## start

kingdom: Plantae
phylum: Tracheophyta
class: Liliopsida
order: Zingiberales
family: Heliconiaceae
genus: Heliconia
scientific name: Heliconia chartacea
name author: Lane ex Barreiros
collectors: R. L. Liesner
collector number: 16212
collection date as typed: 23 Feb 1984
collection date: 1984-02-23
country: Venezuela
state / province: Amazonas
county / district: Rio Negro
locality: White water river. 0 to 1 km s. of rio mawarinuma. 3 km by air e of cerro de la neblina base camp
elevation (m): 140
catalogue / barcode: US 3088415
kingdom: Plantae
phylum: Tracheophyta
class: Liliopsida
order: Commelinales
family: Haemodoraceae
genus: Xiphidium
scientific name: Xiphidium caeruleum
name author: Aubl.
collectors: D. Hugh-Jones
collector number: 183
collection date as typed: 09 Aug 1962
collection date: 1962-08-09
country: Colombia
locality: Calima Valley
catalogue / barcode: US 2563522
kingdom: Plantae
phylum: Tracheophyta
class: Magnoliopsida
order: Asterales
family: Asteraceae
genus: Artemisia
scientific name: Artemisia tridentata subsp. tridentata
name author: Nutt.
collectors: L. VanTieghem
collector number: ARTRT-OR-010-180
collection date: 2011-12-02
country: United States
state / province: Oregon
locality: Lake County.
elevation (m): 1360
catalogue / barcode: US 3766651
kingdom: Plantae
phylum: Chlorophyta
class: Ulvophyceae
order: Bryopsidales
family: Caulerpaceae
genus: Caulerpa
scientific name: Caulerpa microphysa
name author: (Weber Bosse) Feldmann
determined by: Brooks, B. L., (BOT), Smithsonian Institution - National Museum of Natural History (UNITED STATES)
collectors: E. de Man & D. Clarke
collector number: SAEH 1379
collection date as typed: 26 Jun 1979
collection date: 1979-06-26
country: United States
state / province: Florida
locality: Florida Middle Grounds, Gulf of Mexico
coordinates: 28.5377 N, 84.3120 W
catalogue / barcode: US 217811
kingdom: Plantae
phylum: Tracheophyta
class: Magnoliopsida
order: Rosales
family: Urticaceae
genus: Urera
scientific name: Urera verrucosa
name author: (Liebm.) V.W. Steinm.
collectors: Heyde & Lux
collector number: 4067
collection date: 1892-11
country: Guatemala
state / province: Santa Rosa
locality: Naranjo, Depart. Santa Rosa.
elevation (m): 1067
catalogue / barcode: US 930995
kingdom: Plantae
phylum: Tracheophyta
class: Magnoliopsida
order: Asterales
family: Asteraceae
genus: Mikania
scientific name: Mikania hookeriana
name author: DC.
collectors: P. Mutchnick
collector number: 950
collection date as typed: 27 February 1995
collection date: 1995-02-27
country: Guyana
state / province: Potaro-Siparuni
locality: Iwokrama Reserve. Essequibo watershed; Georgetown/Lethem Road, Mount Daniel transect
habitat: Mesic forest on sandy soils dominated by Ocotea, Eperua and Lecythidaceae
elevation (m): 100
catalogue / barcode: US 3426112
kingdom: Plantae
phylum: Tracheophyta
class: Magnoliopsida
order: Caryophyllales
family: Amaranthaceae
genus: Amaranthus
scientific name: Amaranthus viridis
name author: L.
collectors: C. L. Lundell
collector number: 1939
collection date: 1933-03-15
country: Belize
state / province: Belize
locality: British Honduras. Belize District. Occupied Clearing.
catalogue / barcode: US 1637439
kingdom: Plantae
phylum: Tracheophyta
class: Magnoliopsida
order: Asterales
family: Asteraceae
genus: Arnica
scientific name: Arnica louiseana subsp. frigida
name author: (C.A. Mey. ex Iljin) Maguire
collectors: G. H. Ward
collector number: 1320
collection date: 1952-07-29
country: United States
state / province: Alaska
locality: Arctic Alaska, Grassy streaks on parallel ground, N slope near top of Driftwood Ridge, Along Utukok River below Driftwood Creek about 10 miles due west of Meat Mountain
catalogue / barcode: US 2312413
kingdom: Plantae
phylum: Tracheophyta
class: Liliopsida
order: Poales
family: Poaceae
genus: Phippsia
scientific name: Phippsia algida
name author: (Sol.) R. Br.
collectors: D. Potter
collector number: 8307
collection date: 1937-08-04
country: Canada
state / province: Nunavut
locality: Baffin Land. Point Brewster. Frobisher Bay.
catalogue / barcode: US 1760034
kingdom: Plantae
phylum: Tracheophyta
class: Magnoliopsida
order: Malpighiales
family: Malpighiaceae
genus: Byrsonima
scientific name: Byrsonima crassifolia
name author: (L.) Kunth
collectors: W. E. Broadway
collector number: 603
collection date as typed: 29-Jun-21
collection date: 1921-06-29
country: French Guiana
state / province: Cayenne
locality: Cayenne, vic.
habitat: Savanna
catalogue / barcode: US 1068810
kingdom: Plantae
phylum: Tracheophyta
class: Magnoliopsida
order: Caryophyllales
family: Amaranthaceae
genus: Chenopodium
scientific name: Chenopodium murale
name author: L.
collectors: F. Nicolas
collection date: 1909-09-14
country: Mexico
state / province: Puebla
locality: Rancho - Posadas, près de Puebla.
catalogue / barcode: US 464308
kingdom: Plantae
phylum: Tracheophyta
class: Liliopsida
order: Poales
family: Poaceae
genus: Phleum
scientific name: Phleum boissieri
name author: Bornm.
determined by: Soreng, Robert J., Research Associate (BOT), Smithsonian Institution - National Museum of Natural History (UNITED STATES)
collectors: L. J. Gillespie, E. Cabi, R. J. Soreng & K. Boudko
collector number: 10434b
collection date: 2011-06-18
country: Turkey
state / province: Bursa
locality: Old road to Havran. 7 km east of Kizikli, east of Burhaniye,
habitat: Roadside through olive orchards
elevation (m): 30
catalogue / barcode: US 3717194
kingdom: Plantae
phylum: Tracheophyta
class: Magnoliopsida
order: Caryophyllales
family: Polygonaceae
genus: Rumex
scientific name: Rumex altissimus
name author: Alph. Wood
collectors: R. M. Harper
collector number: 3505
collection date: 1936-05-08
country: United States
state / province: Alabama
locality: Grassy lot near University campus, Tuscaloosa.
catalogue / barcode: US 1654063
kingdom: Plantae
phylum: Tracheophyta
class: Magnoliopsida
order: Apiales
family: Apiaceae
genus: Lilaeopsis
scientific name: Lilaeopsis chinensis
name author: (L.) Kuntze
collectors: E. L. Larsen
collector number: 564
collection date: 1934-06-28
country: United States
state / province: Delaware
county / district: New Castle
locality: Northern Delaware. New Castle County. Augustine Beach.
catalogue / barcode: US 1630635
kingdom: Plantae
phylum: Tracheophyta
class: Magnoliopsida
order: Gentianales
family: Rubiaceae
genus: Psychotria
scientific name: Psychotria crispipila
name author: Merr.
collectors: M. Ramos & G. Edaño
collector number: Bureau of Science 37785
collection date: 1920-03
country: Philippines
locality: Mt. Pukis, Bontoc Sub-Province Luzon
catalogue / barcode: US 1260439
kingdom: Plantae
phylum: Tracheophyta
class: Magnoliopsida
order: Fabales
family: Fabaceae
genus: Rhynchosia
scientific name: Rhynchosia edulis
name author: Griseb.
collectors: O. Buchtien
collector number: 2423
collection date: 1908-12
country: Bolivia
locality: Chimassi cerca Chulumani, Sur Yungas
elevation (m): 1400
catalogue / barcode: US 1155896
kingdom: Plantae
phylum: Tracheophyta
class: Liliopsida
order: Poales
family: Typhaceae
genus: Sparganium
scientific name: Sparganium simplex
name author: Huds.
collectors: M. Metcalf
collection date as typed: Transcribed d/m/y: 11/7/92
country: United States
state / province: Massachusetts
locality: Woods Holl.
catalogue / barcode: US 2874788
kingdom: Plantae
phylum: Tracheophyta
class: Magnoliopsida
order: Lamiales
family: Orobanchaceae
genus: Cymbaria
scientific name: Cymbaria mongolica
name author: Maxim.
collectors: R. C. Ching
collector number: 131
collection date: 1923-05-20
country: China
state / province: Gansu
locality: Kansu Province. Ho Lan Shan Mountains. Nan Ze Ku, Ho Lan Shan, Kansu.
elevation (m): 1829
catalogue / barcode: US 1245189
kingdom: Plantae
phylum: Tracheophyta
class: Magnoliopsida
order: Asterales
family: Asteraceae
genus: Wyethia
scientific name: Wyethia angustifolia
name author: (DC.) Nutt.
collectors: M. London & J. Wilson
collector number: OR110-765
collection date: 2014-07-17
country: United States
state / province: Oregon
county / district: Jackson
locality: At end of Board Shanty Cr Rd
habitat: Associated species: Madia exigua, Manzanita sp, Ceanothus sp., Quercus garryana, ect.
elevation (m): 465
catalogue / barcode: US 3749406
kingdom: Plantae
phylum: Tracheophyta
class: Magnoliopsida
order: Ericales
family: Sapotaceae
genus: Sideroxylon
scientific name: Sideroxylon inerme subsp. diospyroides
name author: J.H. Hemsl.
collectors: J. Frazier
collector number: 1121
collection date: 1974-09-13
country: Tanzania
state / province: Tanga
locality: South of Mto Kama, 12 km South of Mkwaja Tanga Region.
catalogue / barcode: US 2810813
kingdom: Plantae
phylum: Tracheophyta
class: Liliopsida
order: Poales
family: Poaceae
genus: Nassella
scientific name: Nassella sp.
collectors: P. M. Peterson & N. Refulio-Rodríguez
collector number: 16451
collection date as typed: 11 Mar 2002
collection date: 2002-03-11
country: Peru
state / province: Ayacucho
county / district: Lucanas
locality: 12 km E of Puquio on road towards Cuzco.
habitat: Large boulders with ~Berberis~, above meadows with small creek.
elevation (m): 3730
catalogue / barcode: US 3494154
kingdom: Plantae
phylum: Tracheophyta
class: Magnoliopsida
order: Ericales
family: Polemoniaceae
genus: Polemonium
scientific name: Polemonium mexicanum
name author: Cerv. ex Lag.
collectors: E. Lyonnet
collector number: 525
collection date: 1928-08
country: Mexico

## end

STATED PROBLEM>
Rewrite the lines above as a numbered list with blank lines dropped, beginning at the line with "county / district: Rio Negro" and running through the line with "state / province: Potaro-Siparuni", both included.

EXPECTED ANSWER>
1. county / district: Rio Negro
2. locality: White water river. 0 to 1 km s. of rio mawarinuma. 3 km by air e of cerro de la neblina base camp
3. elevation (m): 140
4. catalogue / barcode: US 3088415
5. kingdom: Plantae
6. phylum: Tracheophyta
7. class: Liliopsida
8. order: Commelinales
9. family: Haemodoraceae
10. genus: Xiphidium
11. scientific name: Xiphidium caeruleum
12. name author: Aubl.
13. collectors: D. Hugh-Jones
14. collector number: 183
15. collection date as typed: 09 Aug 1962
16. collection date: 1962-08-09
17. country: Colombia
18. locality: Calima Valley
19. catalogue / barcode: US 2563522
20. kingdom: Plantae
21. phylum: Tracheophyta
22. class: Magnoliopsida
23. order: Asterales
24. family: Asteraceae
25. genus: Artemisia
26. scientific name: Artemisia tridentata subsp. tridentata
27. name author: Nutt.
28. collectors: L. VanTieghem
29. collector number: ARTRT-OR-010-180
30. collection date: 2011-12-02
31. country: United States
32. state / province: Oregon
33. locality: Lake County.
34. elevation (m): 1360
35. catalogue / barcode: US 3766651
36. kingdom: Plantae
37. phylum: Chlorophyta
38. class: Ulvophyceae
39. order: Bryopsidales
40. family: Caulerpaceae
41. genus: Caulerpa
42. scientific name: Caulerpa microphysa
43. name author: (Weber Bosse) Feldmann
44. determined by: Brooks, B. L., (BOT), Smithsonian Institution - National Museum of Natural History (UNITED STATES)
45. collectors: E. de Man & D. Clarke
46. collector number: SAEH 1379
47. collection date as typed: 26 Jun 1979
48. collection date: 1979-06-26
49. country: United States
50. state / province: Florida
51. locality: Florida Middle Grounds, Gulf of Mexico
52. coordinates: 28.5377 N, 84.3120 W
53. catalogue / barcode: US 217811
54. kingdom: Plantae
55. phylum: Tracheophyta
56. class: Magnoliopsida
57. order: Rosales
58. family: Urticaceae
59. genus: Urera
60. scientific name: Urera verrucosa
61. name author: (Liebm.) V.W. Steinm.
62. collectors: Heyde & Lux
63. collector number: 4067
64. collection date: 1892-11
65. country: Guatemala
66. state / province: Santa Rosa
67. locality: Naranjo, Depart. Santa Rosa.
68. elevation (m): 1067
69. catalogue / barcode: US 930995
70. kingdom: Plantae
71. phylum: Tracheophyta
72. class: Magnoliopsida
73. order: Asterales
74. family: Asteraceae
75. genus: Mikania
76. scientific name: Mikania hookeriana
77. name author: DC.
78. collectors: P. Mutchnick
79. collector number: 950
80. collection date as typed: 27 February 1995
81. collection date: 1995-02-27
82. country: Guyana
83. state / province: Potaro-Siparuni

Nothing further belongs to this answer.